Reheat in the oven or toaster oven for the best texture.

Crust batter may be prepared in advance and refrigerated up to 24 hours before baking.

FAQs

Is this crust keto-friendly?

Yes, there are almond flour and cottage cheese to thank for the crust’s low carb and high protein count.

Can I substitute all-purpose flour for almond flour here?

Yes, but it will not be gluten-free.

Is it possible to make this recipe as dairy-free?

No, as written — cottage cheese is dairy. Toppings If you have dairy restrictions, that’s the main issue with cauliflower crust.

Cottage Cheese Gluten-Free Pizza

Gluten-Free Cottage Cheese Pizza

A quick and easy gluten-free pizza crust made with cottage cheese, almond flour, and mozzarella.

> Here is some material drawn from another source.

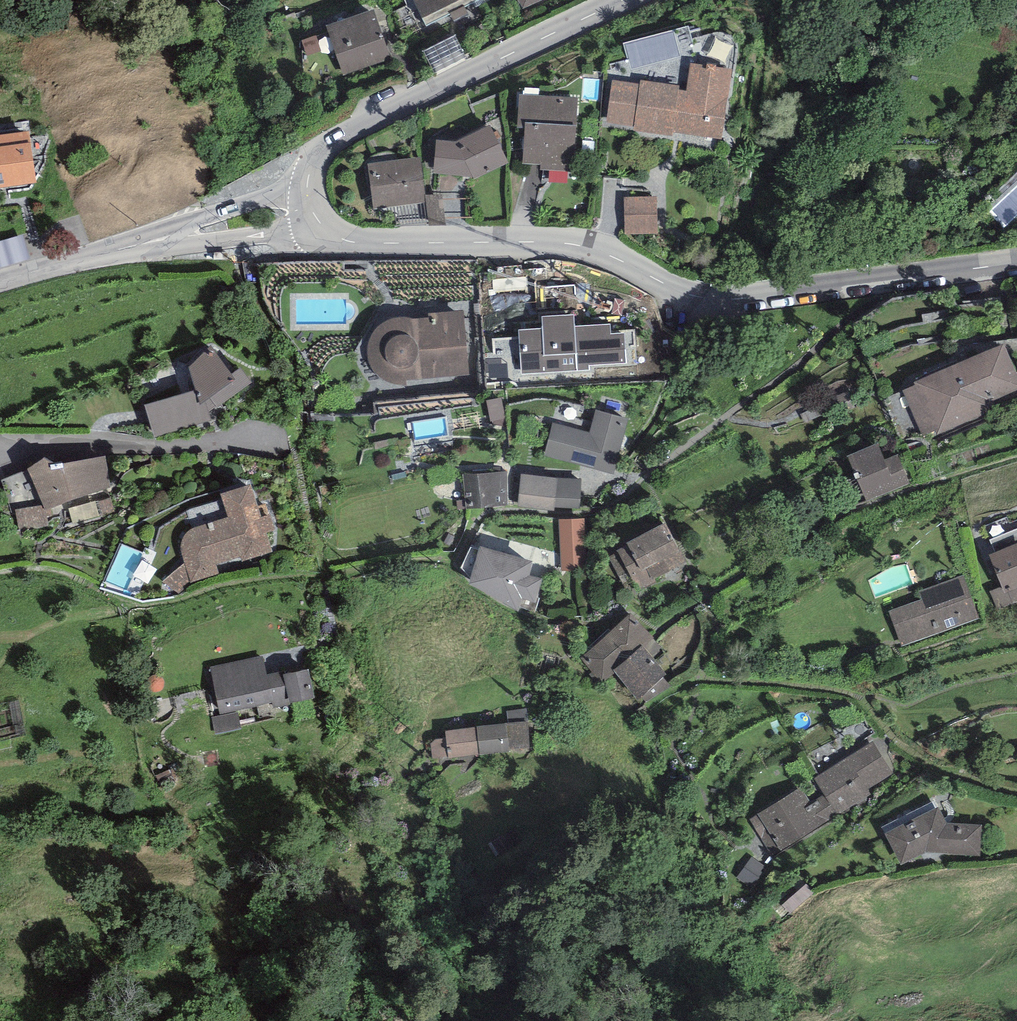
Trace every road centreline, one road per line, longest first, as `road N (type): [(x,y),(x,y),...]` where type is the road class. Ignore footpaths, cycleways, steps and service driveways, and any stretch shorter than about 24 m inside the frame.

This soft, protein-packed crust is perfect for low-carb and gluten-free diets, topped with your favorite pizza ingredients.
Prep : 10 Total : 25 minutes

Ingredients
  

Crust:

  • 1½ cups cottage cheese
  • 1 cup shredded mozzarella
  • 2 large eggs
  • ½ cup almond flour or gluten-free flour
  • 1 tsp baking powder
  • ½ tsp garlic powder
  • ½ tsp dried oregano
  • ½ tsp salt

Toppings:

  • ½ cup pizza sauce
  • 1 cup shredded mozzarella
  • ½ cup mushrooms sliced
  • ¼ cup black olives sliced
  • Fresh basil leaves
  • Optional toppings as desired

Instructions
 

  • Preheat oven to 400°F (200°C). Prepare baking sheet with parchment paper.
  • Mix cottage cheese, mozzarella, and eggs. Add almond flour, baking powder, garlic powder, oregano, and salt. Combine well.
  • Spread batter evenly on baking sheet (¼ inch thick).
  • Bake 15 minutes until golden.
  • Add sauce, cheese, and toppings. Bake 8–10 minutes until cheese melts.
  • Cool slightly, garnish with basil, slice, and serve.

Notes

  • Use full-fat cottage cheese for best results.
  • Press excess moisture out of cottage cheese before mixing.
  • Customize toppings as you like.
  • For crispier crust, bake a few extra minutes before adding toppings.
I’m Maria, a Nutritional Therapy Practitioner, personal trainer, author, and podcaster. I love helping people improve their physical and mental health through easy-to-understand wellness advice and delicious recipes made with nourishing ingredients. Pull up a seat—you’re welcome at this table!